Paris, France - France's health minister plans to press for the legalization of euthanasia after favourable opinion polls in France and avote last week made the Netherlands the first country to openly endorse the dangerous policy.
Bernard Kouchner, health minister and a doctor, said in comments published on Monday that he would open a debate and visit the Netherlands to glean information on the controversial Dutch response policy that allows both assisted suicide and active euthanasia.
"There's an unquestionable change in French public opinion. We have to adapt and try to behave in a more humane manner in cases of such difficulty," he was quoted as telling Le Monde. "It's time to debate the issue openly, without arrogance, preconceived ideas or ideological rhetoric," he said.
A survey published on Sunday showed 38 percent of the French were absolutely in favour of euthanasia in cases of unbearable suffering or terminal disease, and that another 50 percent would allow doctors bring life to an end in certain cases.
Only 10 percent were opposed and just two percent declined to state a view, according to the Ifop agency which questioned 950 adults on April 12 and 13. Kouchner seized on the poll as a "fabulous breakthrough for our society."
The minister conceded in an interview in Sunday's Journal du Dimanche that the final decision to end a life was traumatic.
"Things are not so simple," he said. "There's always hope in the eyes of a sick person and that's where it is difficult to bring life to an end."
However, Kouchner was quoted in Le Monde on Monday as saying there were and would always be cases when there had to be an alternative to unending pain and misery. He said he would organise a debate shortly at the health ministry with health care specialists and ethics experts.

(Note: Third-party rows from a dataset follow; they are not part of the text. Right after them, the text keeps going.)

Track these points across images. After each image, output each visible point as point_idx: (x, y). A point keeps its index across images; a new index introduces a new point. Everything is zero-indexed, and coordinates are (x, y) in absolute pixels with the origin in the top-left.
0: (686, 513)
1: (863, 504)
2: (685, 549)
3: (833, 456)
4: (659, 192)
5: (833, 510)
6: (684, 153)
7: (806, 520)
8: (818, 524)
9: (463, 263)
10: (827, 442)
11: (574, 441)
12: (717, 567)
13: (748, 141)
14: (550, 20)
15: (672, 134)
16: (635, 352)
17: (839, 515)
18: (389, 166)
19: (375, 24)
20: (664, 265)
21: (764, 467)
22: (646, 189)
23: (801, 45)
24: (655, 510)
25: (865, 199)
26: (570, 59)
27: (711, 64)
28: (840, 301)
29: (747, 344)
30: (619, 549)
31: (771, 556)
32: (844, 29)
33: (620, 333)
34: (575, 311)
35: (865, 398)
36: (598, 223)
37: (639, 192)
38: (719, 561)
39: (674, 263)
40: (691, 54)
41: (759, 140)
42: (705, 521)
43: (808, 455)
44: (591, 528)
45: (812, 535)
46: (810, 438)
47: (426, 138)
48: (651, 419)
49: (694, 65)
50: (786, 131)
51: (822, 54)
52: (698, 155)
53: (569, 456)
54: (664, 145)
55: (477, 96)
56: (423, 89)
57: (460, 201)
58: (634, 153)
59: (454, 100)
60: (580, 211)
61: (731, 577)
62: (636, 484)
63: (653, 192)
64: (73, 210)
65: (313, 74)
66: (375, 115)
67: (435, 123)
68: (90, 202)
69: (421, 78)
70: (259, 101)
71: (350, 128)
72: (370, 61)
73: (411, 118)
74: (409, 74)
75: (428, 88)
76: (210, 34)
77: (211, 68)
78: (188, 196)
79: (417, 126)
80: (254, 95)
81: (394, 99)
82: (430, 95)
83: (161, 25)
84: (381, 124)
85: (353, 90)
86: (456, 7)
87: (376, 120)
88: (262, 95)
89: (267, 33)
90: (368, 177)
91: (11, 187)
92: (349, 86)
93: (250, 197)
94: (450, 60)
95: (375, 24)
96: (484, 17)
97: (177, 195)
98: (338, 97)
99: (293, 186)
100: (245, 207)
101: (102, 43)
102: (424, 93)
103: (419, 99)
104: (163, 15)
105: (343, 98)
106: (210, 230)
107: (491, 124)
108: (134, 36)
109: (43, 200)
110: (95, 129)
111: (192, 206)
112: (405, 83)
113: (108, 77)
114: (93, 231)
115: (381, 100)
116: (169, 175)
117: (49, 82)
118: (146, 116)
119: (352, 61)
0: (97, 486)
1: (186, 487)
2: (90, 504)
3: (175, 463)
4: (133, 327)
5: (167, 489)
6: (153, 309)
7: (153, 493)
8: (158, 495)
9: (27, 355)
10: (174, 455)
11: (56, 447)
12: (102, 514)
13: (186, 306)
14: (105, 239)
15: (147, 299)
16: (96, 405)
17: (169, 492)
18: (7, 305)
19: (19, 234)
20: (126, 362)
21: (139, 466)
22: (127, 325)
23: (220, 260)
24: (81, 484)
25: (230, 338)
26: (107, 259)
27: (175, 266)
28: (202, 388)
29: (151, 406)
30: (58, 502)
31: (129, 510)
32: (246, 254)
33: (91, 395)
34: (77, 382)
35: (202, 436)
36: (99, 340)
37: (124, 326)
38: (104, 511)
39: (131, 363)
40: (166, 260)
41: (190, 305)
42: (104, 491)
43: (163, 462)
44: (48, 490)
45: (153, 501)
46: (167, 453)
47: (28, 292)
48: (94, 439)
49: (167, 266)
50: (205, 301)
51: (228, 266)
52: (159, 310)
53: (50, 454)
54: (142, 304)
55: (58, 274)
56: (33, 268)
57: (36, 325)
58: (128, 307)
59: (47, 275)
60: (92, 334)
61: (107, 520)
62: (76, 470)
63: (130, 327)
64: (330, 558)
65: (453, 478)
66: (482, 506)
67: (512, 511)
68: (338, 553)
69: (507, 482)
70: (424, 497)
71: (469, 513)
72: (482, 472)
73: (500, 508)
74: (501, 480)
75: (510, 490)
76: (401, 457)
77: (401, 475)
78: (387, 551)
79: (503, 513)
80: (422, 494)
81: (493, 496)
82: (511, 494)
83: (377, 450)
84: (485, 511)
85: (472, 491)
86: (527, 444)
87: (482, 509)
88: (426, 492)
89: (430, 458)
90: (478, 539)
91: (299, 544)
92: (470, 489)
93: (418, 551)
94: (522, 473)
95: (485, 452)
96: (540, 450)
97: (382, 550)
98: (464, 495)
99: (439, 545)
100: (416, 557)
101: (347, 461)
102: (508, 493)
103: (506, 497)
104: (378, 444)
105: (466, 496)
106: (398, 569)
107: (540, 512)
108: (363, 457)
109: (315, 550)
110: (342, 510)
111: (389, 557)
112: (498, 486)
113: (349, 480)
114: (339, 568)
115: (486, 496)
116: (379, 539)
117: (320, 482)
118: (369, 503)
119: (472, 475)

"Palliative care does not solve all the problems," he said. "We will always face cases of another dimension, requests to end to a life, for a gentle way out, for assisted suicide."
The Netherlands became the first country in the world to legalize euthanasia after its Senate defied thousands of protesters to vote in favour of the policy last week. The move, which sparked outrage across the world, legalized a practice which has been tolerated in the Netherlands for more than two decades. It has triggered fresh calls for legalization in countries such as Korea, Belgium and Australia.
Kouchner, co-founder of the medical aid charity Medecins Sans Frontieres (Doctors Without Borders), returned to French government in February after a stint as U.N. administrator in Kosovo.